鳥取市で「生きる力」を育む演劇ワークショップ―「鳥の劇場」と青学が協力 (2017/7/25 日本財団)
鳥取市鹿野小・中で実施
「鳥の劇場」、青学が協力
「演劇を通じて表現力を高め、たくましく生きていける力をつける!」。過疎化が進む鳥取県鳥取市鹿野町の小・中学校で、演劇ワークショッププロジェクト「トリジュク」が7月10日から3日間、両校のランチルームなどで行われた。青山学院大学と劇団「鳥の劇場」が協力、日本財団が助成している事業で、来年開校する小中一貫の義務教育学校「鹿野学園」の新設学科の準備の一環でもある。
鹿野町は、戦国時代に「願わくば、我に七難八苦を与えたまえ」と月に祈ったとされる武士、山中鹿之助の墓碑があることで知られる。その後、鹿野に城が築かれ、城下町ができた。400年以上たった今も当時の町並みが保存され、その一角に小・中学校や鳥の劇場がある。この劇場は2006年、廃校になった小学校と幼稚園を利用して演劇活動を開始、現代劇を創作・公演するほか、欧州や中国・韓国などとの国際交流も行っている。
鹿野町は2004年11月、気高郡、岩美郡などとともに鳥取市に編入され、鳥取市鹿野町に変わった。学校の統廃合も進み、来年4月から小中一貫の義務教育学校の鹿野学園に生まれ変る。それとともに「表鷲科」(あらわしか)という学科が新設される。この名称は町のシンボルともいえる鷲峰山(標高921m)から取ったもので、表現力や生きる力をつけるのが狙いだ。
鹿野中学校では、1年から3年まで計84人の生徒が学んでいる。初日のワークショップに、このうち1年生26人(男女各13人)が参加した。芸術表現活動を指導したのは、鳥の劇場の斉藤頼陽・副芸術監督。いつもは昼食をとるランチルームに1年生全員が集合、動きやすいように靴を脱ぎ、斉藤副監督の指示で歩いたり、止まったり、動き回った。その後、3つのグループに分かれ、それぞれリーダーを選んで、その指示で1列になったり、ぐるぐる回ったりした。生徒たちは嬉々として動き回り、エネルギーを発散させていた。

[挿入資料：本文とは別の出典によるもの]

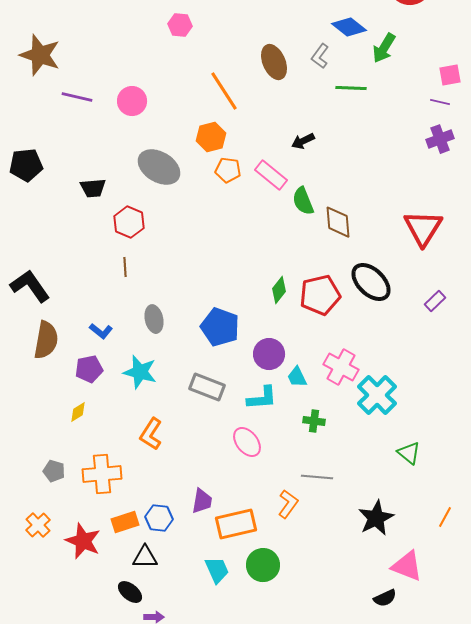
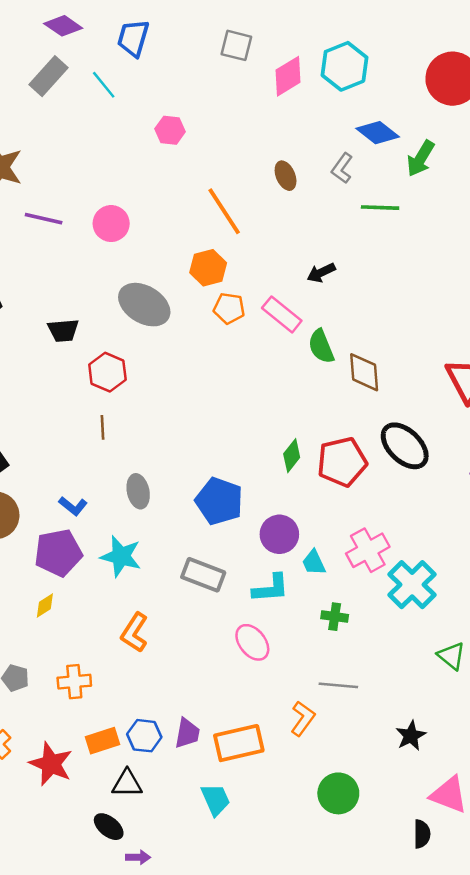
brown ellipse: (274, 62) -> (286, 176), size x0.7
pink cross: (341, 367) -> (368, 550), turned 32
purple pentagon: (89, 369) -> (58, 553), size x1.4
orange cross: (102, 474) -> (74, 682), size x0.7
purple trapezoid: (202, 501) -> (187, 733), moved
black star: (376, 518) -> (411, 736), size x0.7
green circle: (263, 565) -> (338, 793), moved
black semicircle: (385, 598) -> (422, 834), turned -65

村尾行也・鹿野中校長は「生徒たちは小学校からずっとひとクラスで、同じ仲間と一緒に育ってきた。だが、高校、大学と外へ出て行くと、仲間が増え、自分の思いをしっかり伝えていかなければならない。外へ出てもつぶされず、自信を持ってやれるよう、鍛えるのが狙いです」と語る。このプロジェクトは2年間継続して行われる予定。
この後、青山学院大学の苅宿俊文・社会情報学部教授が生徒にアンケート用紙を配り、表現活動でテンションが上がったのはいつか、また下がったのはいつかを記入してもらった。さらに、心に残った場面を3つ選んで詳しく書くよう依頼した。2日目は、日本昔話の絵本を読んで、その中の一部を生徒たちが演じた。3日目には生徒に書いてもらったアンケートを発表し合い、それを基に2日間の表現活動の振り返り「省察活動」を行った。
苅宿教授はこのプロジェクトについて「表現活動を行った後、振り返って考えてみる省察活動が大切だ。良かったところは認め、反省すべき点は反省することを続けていくことで自分の力を可視化していくことができる」と語った。
一方、鹿野小学校(児童数153人)では、4年生20人が参加して11日から3日間、ワークショップを実施した。児童が国語の教材に出てくる楽器を演奏するなど、芸術表現を体験した。3日目には、中学校と同様、アンケートを発表して振り返りをした。